Recovery Network holds regional meeting at West Side Christian Church

Published 6:48 pm Monday, April 3, 2017

From Memphis to Mountain City, the state and faith-based organizations are looking at providing another alternative.
The Tennessee Department of Mental Health and Substance Abuse Services has been on the forefront of faith-based initiatives to serve residents that are suffering from addiction with drugs and substance abuse. To help further the cause, the Northeast Tennessee Faith Based Recovery Network held their first ever meeting in Carter County on Monday, April 3, at West Side Christian Church to a packed house of churches, faith-based organizations and members of the public looking to help out with the issue.
Having an ability to bring faith-based organizations together is one way to combat addiction, according to Monty Burks, who serves as the director of special projects with the Department of Mental Health and Substance Abuse Services.
“Addiction is not a moral failure,” Burks said. “It’s a treatable disease.
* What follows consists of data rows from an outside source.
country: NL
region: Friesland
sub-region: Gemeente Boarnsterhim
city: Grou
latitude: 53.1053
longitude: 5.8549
We have to move away from stigmatizing language when we refer to our people. We all know how stigma works. My name is Monty Burks, and I’m in long term recovery. I just celebrated my 17 years from bondage.”
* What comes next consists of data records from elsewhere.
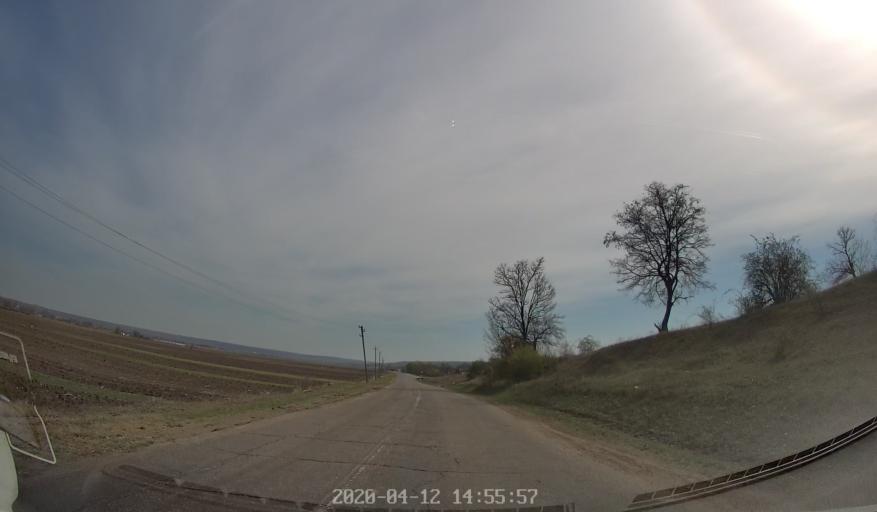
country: MD
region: Telenesti
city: Dubasari
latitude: 47.2660
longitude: 29.1258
Burks shared his story of battling through addiction and the importance of having an alternative for individuals battling through an epidemic. According to numbers provided by the state, 432,000 residents are fighting through some type of addiction.
“And that’s not everyone,” he said. “That’s just the numbers we were able to come up with statistical analysis. According to the Census Bureau, we have 11,542 faith-based organizations in our state, and I think it’s closer to 12,000 from my own numbers. We are the last strong front for people. ”
Burks added that faith-based programs might not be for everyone, but the goal of the state is to utilize the resources available to help individuals.
“There are so many different paths to recovery, but why can’t we have more options,” Burks asked. “We 8.2 people of faith per one person that needs help. Sometimes it just takes a hug; sometimes it takes something more.”
Churches can help with coalitions by attending meetings, supporting outreach to reduce the stigma of addiction, provide space for meetings and have volunteers available for special events.
Becoming part of the network is free of charge. Faith-based organizations can receive different resources from the state to help work with individuals. Burks encouraged people looking to join to contact him by email at or call his office at (615) 770-1783.
Jilian Reece, Carter County Drug Prevention Coalition (CCDP), provided an update on the different programs currently underway within the county to help with issues, including tobacco cessation, prescription drug, and opioid abuse. Reece Townsend, a FACT Summit teen from Carter County, joined Reece on stage and gave an update from the County teens that are pledging to make sure their peers steer clear from tobacco usage.
Following dinner, attendees were able to hear from a pair service resource panels that are working inside the community.
Faith Based Network members that hosted a panel included: Linda Austin (Bristol Lifestyle Recovery), Rich Riesz (Recovery and Care Director at Grace Fellowship Church), Kenneth Bonner (Crossroads United Methodist Church), Lisa Tipton and Aaron Free (Carter County Recovery County), and Maurice Widner (chaplain at the Northeast Correctional Complex in Mountain City and TDOC initiative).
The other panel that addressed attendees included community-based treatment and recovery providers for youth. Individuals that gave response were Nina Hancock (Adventure Program at Frontier Health), Heather King and Charles Banner (Youth Villages).
The Faith Based Recovery Network will meet again in the region in August in Unicoi County.
“We’ve had 37 of these forums,” Burks said. “We’ll be back in your region in August. Then we’ll be back again in another county in your area. When the new year starts, we’ll be back again. Our goal is to grow this network and serve our community members the best way possible.